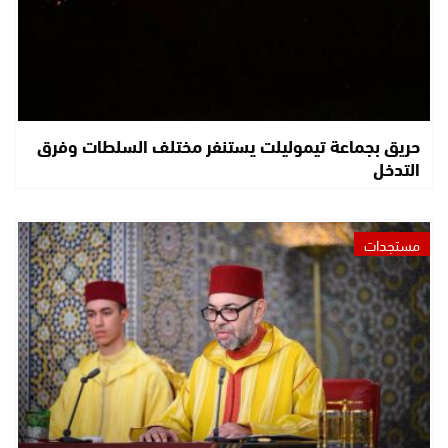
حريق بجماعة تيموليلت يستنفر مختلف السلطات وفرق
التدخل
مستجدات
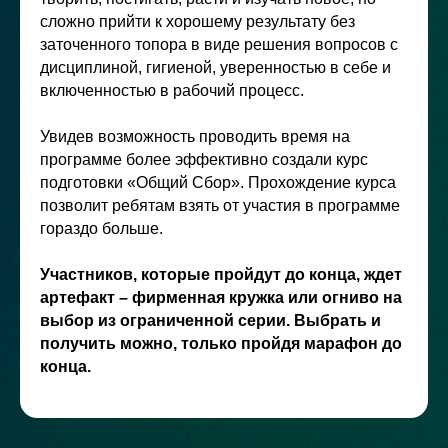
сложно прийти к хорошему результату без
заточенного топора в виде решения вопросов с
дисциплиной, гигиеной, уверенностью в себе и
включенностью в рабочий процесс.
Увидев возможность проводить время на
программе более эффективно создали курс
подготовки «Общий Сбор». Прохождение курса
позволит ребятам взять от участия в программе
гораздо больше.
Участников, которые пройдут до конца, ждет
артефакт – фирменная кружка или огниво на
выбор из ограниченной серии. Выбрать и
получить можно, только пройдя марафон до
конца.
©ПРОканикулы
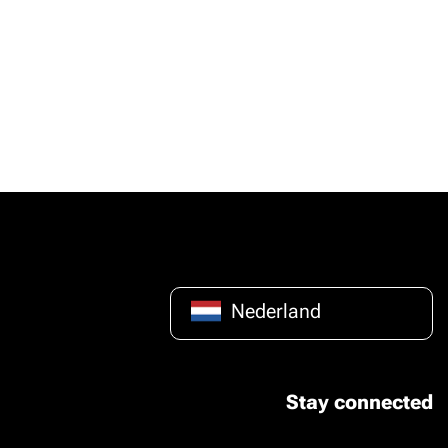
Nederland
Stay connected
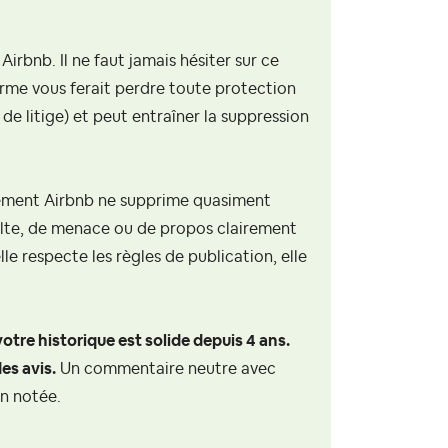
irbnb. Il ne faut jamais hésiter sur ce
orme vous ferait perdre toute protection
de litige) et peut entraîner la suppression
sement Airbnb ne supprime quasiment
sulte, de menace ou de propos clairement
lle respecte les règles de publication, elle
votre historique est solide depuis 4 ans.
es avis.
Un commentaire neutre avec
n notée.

▶ [What is expected] Copy out all lines of the material above in which "конца" occurs.

▶ [Exercise result]
Участников, которые пройдут до конца, ждет
конца.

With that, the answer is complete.